**SOURCE RECORDS:**
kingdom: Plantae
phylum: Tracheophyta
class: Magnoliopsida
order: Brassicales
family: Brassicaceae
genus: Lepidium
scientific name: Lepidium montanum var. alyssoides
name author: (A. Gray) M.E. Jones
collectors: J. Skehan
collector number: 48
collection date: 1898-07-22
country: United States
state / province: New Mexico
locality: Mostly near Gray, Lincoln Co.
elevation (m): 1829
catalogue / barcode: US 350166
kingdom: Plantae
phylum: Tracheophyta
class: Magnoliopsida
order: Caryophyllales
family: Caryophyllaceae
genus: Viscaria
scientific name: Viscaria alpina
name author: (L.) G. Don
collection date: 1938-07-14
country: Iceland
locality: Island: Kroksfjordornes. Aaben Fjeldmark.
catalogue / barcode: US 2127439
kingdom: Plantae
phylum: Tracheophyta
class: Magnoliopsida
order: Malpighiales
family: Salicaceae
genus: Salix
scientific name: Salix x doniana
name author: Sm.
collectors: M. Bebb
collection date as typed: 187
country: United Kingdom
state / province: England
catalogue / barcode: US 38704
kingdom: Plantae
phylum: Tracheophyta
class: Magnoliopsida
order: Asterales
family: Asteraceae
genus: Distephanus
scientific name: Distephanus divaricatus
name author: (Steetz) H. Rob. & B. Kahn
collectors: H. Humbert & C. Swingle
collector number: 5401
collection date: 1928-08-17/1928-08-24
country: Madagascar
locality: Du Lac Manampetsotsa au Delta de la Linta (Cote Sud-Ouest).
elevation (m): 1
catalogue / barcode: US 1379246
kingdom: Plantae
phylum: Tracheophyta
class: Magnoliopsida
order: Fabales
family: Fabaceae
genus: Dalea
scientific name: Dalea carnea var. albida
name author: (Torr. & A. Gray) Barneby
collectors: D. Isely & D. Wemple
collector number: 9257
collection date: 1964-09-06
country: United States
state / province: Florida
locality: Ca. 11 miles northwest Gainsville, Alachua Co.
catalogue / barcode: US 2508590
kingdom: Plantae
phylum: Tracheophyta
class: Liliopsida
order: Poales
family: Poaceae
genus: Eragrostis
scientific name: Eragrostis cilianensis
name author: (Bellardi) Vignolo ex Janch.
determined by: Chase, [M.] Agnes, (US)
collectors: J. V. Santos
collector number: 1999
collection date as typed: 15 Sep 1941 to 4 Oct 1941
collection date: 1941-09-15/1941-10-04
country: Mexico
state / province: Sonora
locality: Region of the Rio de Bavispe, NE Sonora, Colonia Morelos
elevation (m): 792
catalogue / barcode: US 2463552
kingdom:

**WHAT TO WORK ON:** Swap "collectors" for "collected by" in everything from the start of the material down to the line that contains "state / province: Florida", both ends included. Write those lines out again with nothing else altered.

**COMPLETED EXERCISE:**
kingdom: Plantae
phylum: Tracheophyta
class: Magnoliopsida
order: Brassicales
family: Brassicaceae
genus: Lepidium
scientific name: Lepidium montanum var. alyssoides
name author: (A. Gray) M.E. Jones
collected by: J. Skehan
collector number: 48
collection date: 1898-07-22
country: United States
state / province: New Mexico
locality: Mostly near Gray, Lincoln Co.
elevation (m): 1829
catalogue / barcode: US 350166
kingdom: Plantae
phylum: Tracheophyta
class: Magnoliopsida
order: Caryophyllales
family: Caryophyllaceae
genus: Viscaria
scientific name: Viscaria alpina
name author: (L.) G. Don
collection date: 1938-07-14
country: Iceland
locality: Island: Kroksfjordornes. Aaben Fjeldmark.
catalogue / barcode: US 2127439
kingdom: Plantae
phylum: Tracheophyta
class: Magnoliopsida
order: Malpighiales
family: Salicaceae
genus: Salix
scientific name: Salix x doniana
name author: Sm.
collected by: M. Bebb
collection date as typed: 187
country: United Kingdom
state / province: England
catalogue / barcode: US 38704
kingdom: Plantae
phylum: Tracheophyta
class: Magnoliopsida
order: Asterales
family: Asteraceae
genus: Distephanus
scientific name: Distephanus divaricatus
name author: (Steetz) H. Rob. & B. Kahn
collected by: H. Humbert & C. Swingle
collector number: 5401
collection date: 1928-08-17/1928-08-24
country: Madagascar
locality: Du Lac Manampetsotsa au Delta de la Linta (Cote Sud-Ouest).
elevation (m): 1
catalogue / barcode: US 1379246
kingdom: Plantae
phylum: Tracheophyta
class: Magnoliopsida
order: Fabales
family: Fabaceae
genus: Dalea
scientific name: Dalea carnea var. albida
name author: (Torr. & A. Gray) Barneby
collected by: D. Isely & D. Wemple
collector number: 9257
collection date: 1964-09-06
country: United States
state / province: Florida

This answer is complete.